**What to do**
Return every line in the entries below where the word "کافی" shows up.

**Excerpted data**
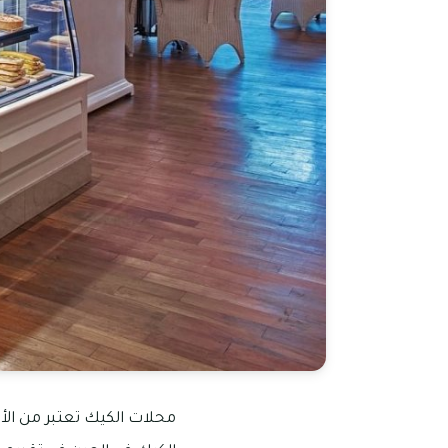
محلات الكيك تعتبر من الأ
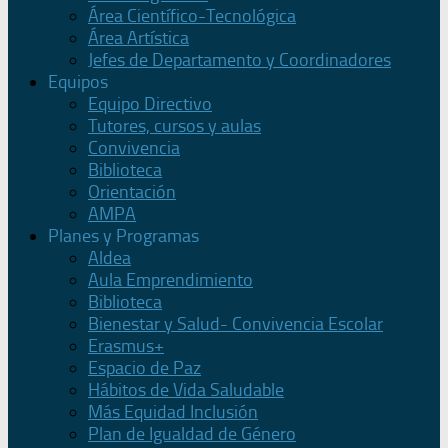
Área Científico-Tecnológica
Área Artística
Jefes de Departamento y Coordinadores
Equipos
Equipo Directivo
Tutores, cursos y aulas
Convivencia
Biblioteca
Orientación
AMPA
Planes y Programas
Aldea
Aula Emprendimiento
Biblioteca
Bienestar y Salud- Convivencia Escolar
Erasmus+
Espacio de Paz
Hábitos de Vida Saludable
Más Equidad Inclusión
Plan de Igualdad de Género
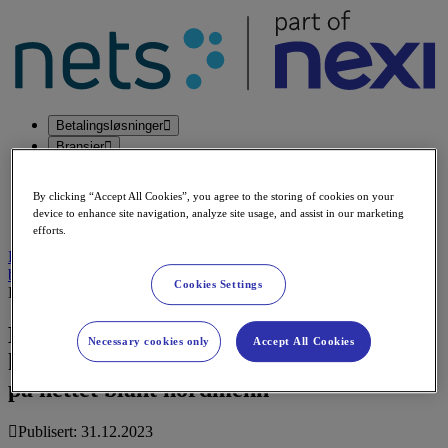
Betalingsløsninger
Bransjer
Insights
Support
By clicking “Accept All Cookies”, you agree to the storing of cookies on your
Kontakt
device to enhance site navigation, analyze site usage, and assist in our marketing
Partners
efforts.
Logg inn
back to publication
Cookies Settings
Reports & Whitepapers
Like, men samtidig forskjellige:
Necessary cookies only
Accept All Cookies
kjønnsmessige forskjeller i handlevaner
på nettet blant nordmenn
Publisert: 31.12.2023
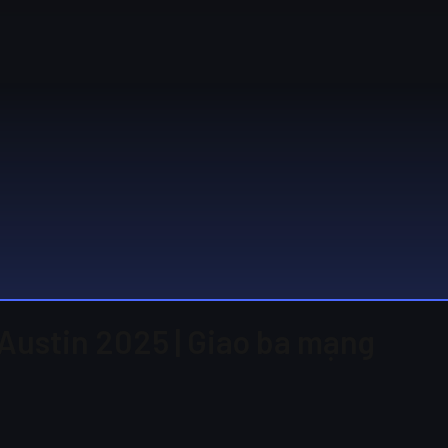
 Austin 2025 | Giao ba mạng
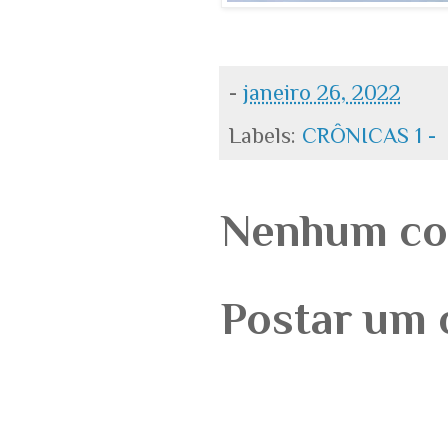
-
janeiro 26, 2022
Labels:
CRÔNICAS 1 -
Nenhum co
Postar um 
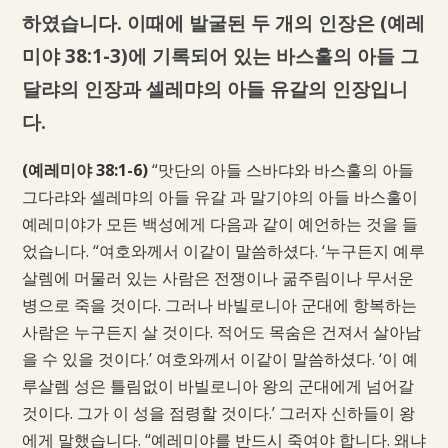
하였습니다. 이때에 발굴된 두 개의 인장은 (예레
미야 38:1-3)에 기록되어 있는 바스훌의 아들 그
달랴의 인장과 셀레먀의 아들 유갈의 인장입니
다.
(예레미야 38:1-6)
“맛단의 아들 스바댜와 바스훌의 아들
그다랴와 셀레먀의 아들 유갈 과 말기야의 아들 바스훌이
예레미야가 모든 백성에게 다음과 같이 예언하는 것을 들
었습니다. “여호와께서 이같이 말씀하셨다. ‘누구든지 예루
살렘에 머물러 있는 사람은 전쟁이나 굶주림이나 무서운
병으로 죽을 것이다. 그러나 바빌로니아 군대에 항복하는
사람은 누구든지 살 것이다. 적어도 목숨은 건져서 살아남
을 수 있을 것이다.’ 여호와께서 이같이 말씀하셨다. ‘이 예
루살렘 성은 틀림없이 바빌로니아 왕의 군대에게 넘어갈
것이다. 그가 이 성을 점령할 것이다.’ 그러자 신하들이 왕
에게 말했습니다. “예레미야를 반드시 죽여야 합니다. 왜냐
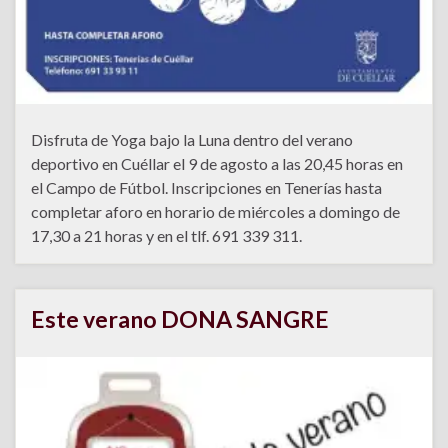
Disfruta de Yoga bajo la Luna dentro del verano
deportivo en Cuéllar el 9 de agosto a las 20,45 horas en
el Campo de Fútbol. Inscripciones en Tenerías hasta
completar aforo en horario de miércoles a domingo de
17,30 a 21 horas y en el tlf. 691 339 311.
Este verano DONA SANGRE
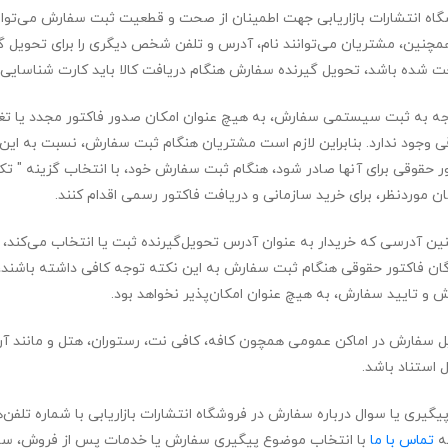
اه انتشارات بازاریابی جهت اطمینان از صحت و قطعیت ثبت سفارش می‌توا
مچنین، مشتریان می‌توانند نام، آدرس و تلفن شخص دیگری را برای تحویل گ
ت شده باشد، تحویل گیرنده سفارش هنگام دریافت کالا باید کارت شناسایی 
جه به ثبت سیستمی سفارش، به هیچ عنوان امکان صدور فاکتور مجدد یا تغ
 وجود ندارد. بنابراین لازم است مشتریان هنگام ثبت سفارش، نسبت به این مس
ر حقوقی برای آنها صادر شود، هنگام ثبت سفارش خود، با انتخاب گزینه " 
ن موردنظر، برای خرید سازمانی و دریافت فاکتور رسمی اقدام کنند.
ن آدرسی که خریدار به عنوان آدرس تحویل‌گیرنده ثبت یا انتخاب می‌کند، 
ان فاکتور حقوقی هنگام ثبت سفارش به این نکته توجه کافی داشته باشند،
ش و تایید سفارش، به هیچ عنوان امکان‌پذیر نخواهد بود.
 سفارش در اماکن عمومی همچون کافه، کافی نت، رستوران، هتل و مانند آن
ل استناد باشد.
پیگیری یا سوال درباره سفارش در فروشگاه انتشارات بازاریابی با شماره تلفن
ه
تماس با ما
با انتخاب موضوع پیگیری سفارش یا خدمات پس از فروش، سوال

**Reply**
ان فاکتور حقوقی هنگام ثبت سفارش به این نکته توجه کافی داشته باشند،
 سفارش در اماکن عمومی همچون کافه، کافی نت، رستوران، هتل و مانند آن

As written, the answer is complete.